Le vent frémit sous le crin, la terre rougeoie sous la laine, les ors et les feuilles tombent mollement, tout ne tient qu’à un fil. Tisser, Olga de Amaral en a fait bien plus qu’un métier. De ses doigts de tisserande naissent des crépuscules, des automnes, des carrières creusées de filons d’or et des mines charbonneuses, des paysages de Lune ou d’étoiles lointaines. Chaque tapisserie, un monde. De ces mondes, la Fondation Cartier se laisse envahir tout l’hiver, jusqu’au 16 mars 2025, pour le plus grand plaisir du public qui vient en foule découvrir l’art de cette inconnue.
En Colombie, pays natal que jamais elle n’a quitté, Olga de Amaral est une célébrité de l’art textile, de l’art tout court. En France, nul ne la connaissait avant cette rétrospective-révélation, hormis quelques curieux qui l’avaient repérée dans l’exposition Décorum du Musée d’art moderne de Paris, en 2013.

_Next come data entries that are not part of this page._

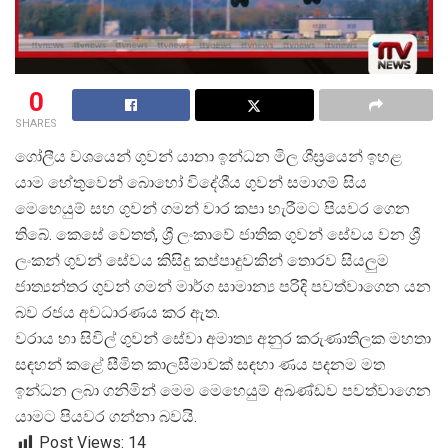
0
SHARES
ගෝලීය වශයෙන් ගුවන් යානා ඉන්ධන මිල ශීඝ්
රයෙන් ඉහළ
යාම හේතුවෙන් බොහෝ විදේශීය ගුවන් සමාගම් සිය
මෙහෙයුම් සහ ගුවන් ගමන් වාර කපා හැරීමට පියවර ගෙන
තිබේ. කෙසේ වෙතත්, ශ්
රී ලංකාවේ ජාතික ගුවන් සේවය වන ශ්
ලංකන් ගුවන් සේවය කිසිදු කප්පාදුවකින් තොරව සියලුම
ජාත්
යන්තර ගුවන් ගමන් මාර්ග සාමාන්
ය පරිදි පවත්වාගෙන යන
බව රජය අවධාරණය කර ඇත.
වරාය හා සිවිල් ගුවන් සේවා අමාත්
ය අනුර කරුණාතිලක මහතා
සඳහන් කළේ සීමිත කාලසීමාවක් සඳහා ණය පදනම මත
ඉන්ධන ලබා ගනිමින් මෙම මෙහෙයුම් අඛණ්ඩව පවත්වාගෙන
යාමට පියවර ගන්නා බවයි.
Post Views:
14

Riche de 80 œuvres, dont la plupart n’avaient jamais traversé l’Atlantique, l’exposition vient consacrer une créatrice de 92 ans qui n’a rien à envier à l’Américaine Sheila Hicks. Bien connue dans l’Hexagone, cette dernière a elle aussi tiré tous les fils possibles de la création. Comme elle, l’artiste colombienne s’est souvent nourrie de l’art des tissages précolombiens, qui appartiennent à son histoire. Des qipu de tradition andine (ces cordes nouées qui servaient à « écrire » comptages ou généalogies), elle a retenu une leçon essentielle : « Les fils sont pour moi comme des mots », résume-t-elle.